### Work request
Each record that follows must be printed exactly as given.

### Collected data
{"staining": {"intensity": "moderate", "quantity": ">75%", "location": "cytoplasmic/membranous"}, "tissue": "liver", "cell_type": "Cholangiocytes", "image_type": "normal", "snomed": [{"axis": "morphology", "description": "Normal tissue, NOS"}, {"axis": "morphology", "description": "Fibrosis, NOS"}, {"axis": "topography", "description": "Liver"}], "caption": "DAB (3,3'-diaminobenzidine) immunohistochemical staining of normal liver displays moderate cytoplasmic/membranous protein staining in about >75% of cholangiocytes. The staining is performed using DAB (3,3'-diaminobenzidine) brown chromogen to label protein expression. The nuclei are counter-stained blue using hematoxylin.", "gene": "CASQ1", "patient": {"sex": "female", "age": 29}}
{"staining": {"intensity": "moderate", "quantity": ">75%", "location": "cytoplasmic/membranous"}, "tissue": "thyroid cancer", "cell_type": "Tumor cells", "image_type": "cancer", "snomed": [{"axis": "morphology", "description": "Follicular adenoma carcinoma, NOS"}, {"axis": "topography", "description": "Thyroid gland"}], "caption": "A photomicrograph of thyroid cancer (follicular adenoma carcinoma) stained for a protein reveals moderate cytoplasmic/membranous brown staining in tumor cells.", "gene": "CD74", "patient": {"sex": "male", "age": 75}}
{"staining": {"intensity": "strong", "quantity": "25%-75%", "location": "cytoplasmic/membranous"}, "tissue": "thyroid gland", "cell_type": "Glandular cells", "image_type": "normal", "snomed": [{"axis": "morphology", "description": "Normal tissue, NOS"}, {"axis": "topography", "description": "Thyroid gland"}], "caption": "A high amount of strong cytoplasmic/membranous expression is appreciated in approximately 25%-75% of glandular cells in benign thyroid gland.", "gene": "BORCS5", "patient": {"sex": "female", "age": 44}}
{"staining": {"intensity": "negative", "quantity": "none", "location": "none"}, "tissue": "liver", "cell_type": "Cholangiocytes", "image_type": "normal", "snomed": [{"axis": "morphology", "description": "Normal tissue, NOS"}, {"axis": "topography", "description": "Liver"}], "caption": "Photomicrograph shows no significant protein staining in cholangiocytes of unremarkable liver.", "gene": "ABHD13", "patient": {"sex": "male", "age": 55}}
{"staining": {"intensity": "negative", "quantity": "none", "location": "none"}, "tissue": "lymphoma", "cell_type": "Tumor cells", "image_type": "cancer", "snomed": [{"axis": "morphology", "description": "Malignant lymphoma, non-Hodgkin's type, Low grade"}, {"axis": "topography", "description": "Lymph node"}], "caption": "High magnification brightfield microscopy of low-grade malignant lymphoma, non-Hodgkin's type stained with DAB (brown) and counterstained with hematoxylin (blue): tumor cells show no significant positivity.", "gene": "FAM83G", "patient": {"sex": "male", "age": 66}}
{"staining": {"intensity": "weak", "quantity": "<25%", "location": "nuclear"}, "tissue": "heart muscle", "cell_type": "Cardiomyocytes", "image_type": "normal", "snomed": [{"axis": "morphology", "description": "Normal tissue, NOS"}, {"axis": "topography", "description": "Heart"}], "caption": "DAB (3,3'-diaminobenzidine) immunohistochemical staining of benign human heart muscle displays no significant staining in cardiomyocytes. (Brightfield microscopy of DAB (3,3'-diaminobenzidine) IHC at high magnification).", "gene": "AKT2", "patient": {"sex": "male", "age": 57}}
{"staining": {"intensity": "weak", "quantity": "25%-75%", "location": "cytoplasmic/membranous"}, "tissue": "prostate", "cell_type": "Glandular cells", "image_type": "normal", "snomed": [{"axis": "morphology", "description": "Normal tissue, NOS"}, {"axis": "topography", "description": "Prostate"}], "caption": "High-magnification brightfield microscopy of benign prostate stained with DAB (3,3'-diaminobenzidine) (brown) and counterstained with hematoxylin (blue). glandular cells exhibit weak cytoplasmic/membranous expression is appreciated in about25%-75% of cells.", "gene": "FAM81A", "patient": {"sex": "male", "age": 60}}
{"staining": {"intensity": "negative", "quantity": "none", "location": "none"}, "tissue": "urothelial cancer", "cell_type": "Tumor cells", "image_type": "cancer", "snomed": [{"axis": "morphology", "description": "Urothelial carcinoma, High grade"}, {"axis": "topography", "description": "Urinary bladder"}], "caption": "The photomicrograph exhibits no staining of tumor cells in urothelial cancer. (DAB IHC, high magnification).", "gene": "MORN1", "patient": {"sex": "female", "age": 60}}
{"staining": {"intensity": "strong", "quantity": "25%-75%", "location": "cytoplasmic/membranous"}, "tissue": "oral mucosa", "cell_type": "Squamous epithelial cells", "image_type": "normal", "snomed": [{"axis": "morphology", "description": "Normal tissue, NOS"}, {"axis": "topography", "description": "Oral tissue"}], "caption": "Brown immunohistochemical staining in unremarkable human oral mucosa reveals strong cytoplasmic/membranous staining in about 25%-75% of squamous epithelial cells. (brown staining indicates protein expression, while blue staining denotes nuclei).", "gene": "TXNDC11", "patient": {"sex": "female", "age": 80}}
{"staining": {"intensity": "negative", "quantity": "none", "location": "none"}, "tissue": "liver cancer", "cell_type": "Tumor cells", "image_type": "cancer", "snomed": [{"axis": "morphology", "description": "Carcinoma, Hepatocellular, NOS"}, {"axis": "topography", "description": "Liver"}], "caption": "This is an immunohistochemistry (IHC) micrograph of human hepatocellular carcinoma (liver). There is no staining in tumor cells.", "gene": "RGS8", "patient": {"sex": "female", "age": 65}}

### Response for this exercise
{"staining": {"intensity": "moderate", "quantity": ">75%", "location": "cytoplasmic/membranous"}, "tissue": "liver", "cell_type": "Cholangiocytes", "image_type": "normal", "snomed": [{"axis": "morphology", "description": "Normal tissue, NOS"}, {"axis": "morphology", "description": "Fibrosis, NOS"}, {"axis": "topography", "description": "Liver"}], "caption": "DAB (3,3'-diaminobenzidine) immunohistochemical staining of normal liver displays moderate cytoplasmic/membranous protein staining in about >75% of cholangiocytes. The staining is performed using DAB (3,3'-diaminobenzidine) brown chromogen to label protein expression. The nuclei are counter-stained blue using hematoxylin.", "gene": "CASQ1", "patient": {"sex": "female", "age": 29}}
{"staining": {"intensity": "moderate", "quantity": ">75%", "location": "cytoplasmic/membranous"}, "tissue": "thyroid cancer", "cell_type": "Tumor cells", "image_type": "cancer", "snomed": [{"axis": "morphology", "description": "Follicular adenoma carcinoma, NOS"}, {"axis": "topography", "description": "Thyroid gland"}], "caption": "A photomicrograph of thyroid cancer (follicular adenoma carcinoma) stained for a protein reveals moderate cytoplasmic/membranous brown staining in tumor cells.", "gene": "CD74", "patient": {"sex": "male", "age": 75}}
{"staining": {"intensity": "strong", "quantity": "25%-75%", "location": "cytoplasmic/membranous"}, "tissue": "thyroid gland", "cell_type": "Glandular cells", "image_type": "normal", "snomed": [{"axis": "morphology", "description": "Normal tissue, NOS"}, {"axis": "topography", "description": "Thyroid gland"}], "caption": "A high amount of strong cytoplasmic/membranous expression is appreciated in approximately 25%-75% of glandular cells in benign thyroid gland.", "gene": "BORCS5", "patient": {"sex": "female", "age": 44}}
{"staining": {"intensity": "negative", "quantity": "none", "location": "none"}, "tissue": "liver", "cell_type": "Cholangiocytes", "image_type": "normal", "snomed": [{"axis": "morphology", "description": "Normal tissue, NOS"}, {"axis": "topography", "description": "Liver"}], "caption": "Photomicrograph shows no significant protein staining in cholangiocytes of unremarkable liver.", "gene": "ABHD13", "patient": {"sex": "male", "age": 55}}
{"staining": {"intensity": "negative", "quantity": "none", "location": "none"}, "tissue": "lymphoma", "cell_type": "Tumor cells", "image_type": "cancer", "snomed": [{"axis": "morphology", "description": "Malignant lymphoma, non-Hodgkin's type, Low grade"}, {"axis": "topography", "description": "Lymph node"}], "caption": "High magnification brightfield microscopy of low-grade malignant lymphoma, non-Hodgkin's type stained with DAB (brown) and counterstained with hematoxylin (blue): tumor cells show no significant positivity.", "gene": "FAM83G", "patient": {"sex": "male", "age": 66}}
{"staining": {"intensity": "weak", "quantity": "<25%", "location": "nuclear"}, "tissue": "heart muscle", "cell_type": "Cardiomyocytes", "image_type": "normal", "snomed": [{"axis": "morphology", "description": "Normal tissue, NOS"}, {"axis": "topography", "description": "Heart"}], "caption": "DAB (3,3'-diaminobenzidine) immunohistochemical staining of benign human heart muscle displays no significant staining in cardiomyocytes. (Brightfield microscopy of DAB (3,3'-diaminobenzidine) IHC at high magnification).", "gene": "AKT2", "patient": {"sex": "male", "age": 57}}
{"staining": {"intensity": "weak", "quantity": "25%-75%", "location": "cytoplasmic/membranous"}, "tissue": "prostate", "cell_type": "Glandular cells", "image_type": "normal", "snomed": [{"axis": "morphology", "description": "Normal tissue, NOS"}, {"axis": "topography", "description": "Prostate"}], "caption": "High-magnification brightfield microscopy of benign prostate stained with DAB (3,3'-diaminobenzidine) (brown) and counterstained with hematoxylin (blue). glandular cells exhibit weak cytoplasmic/membranous expression is appreciated in about25%-75% of cells.", "gene": "FAM81A", "patient": {"sex": "male", "age": 60}}
{"staining": {"intensity": "negative", "quantity": "none", "location": "none"}, "tissue": "urothelial cancer", "cell_type": "Tumor cells", "image_type": "cancer", "snomed": [{"axis": "morphology", "description": "Urothelial carcinoma, High grade"}, {"axis": "topography", "description": "Urinary bladder"}], "caption": "The photomicrograph exhibits no staining of tumor cells in urothelial cancer. (DAB IHC, high magnification).", "gene": "MORN1", "patient": {"sex": "female", "age": 60}}
{"staining": {"intensity": "strong", "quantity": "25%-75%", "location": "cytoplasmic/membranous"}, "tissue": "oral mucosa", "cell_type": "Squamous epithelial cells", "image_type": "normal", "snomed": [{"axis": "morphology", "description": "Normal tissue, NOS"}, {"axis": "topography", "description": "Oral tissue"}], "caption": "Brown immunohistochemical staining in unremarkable human oral mucosa reveals strong cytoplasmic/membranous staining in about 25%-75% of squamous epithelial cells. (brown staining indicates protein expression, while blue staining denotes nuclei).", "gene": "TXNDC11", "patient": {"sex": "female", "age": 80}}
{"staining": {"intensity": "negative", "quantity": "none", "location": "none"}, "tissue": "liver cancer", "cell_type": "Tumor cells", "image_type": "cancer", "snomed": [{"axis": "morphology", "description": "Carcinoma, Hepatocellular, NOS"}, {"axis": "topography", "description": "Liver"}], "caption": "This is an immunohistochemistry (IHC) micrograph of human hepatocellular carcinoma (liver). There is no staining in tumor cells.", "gene": "RGS8", "patient": {"sex": "female", "age": 65}}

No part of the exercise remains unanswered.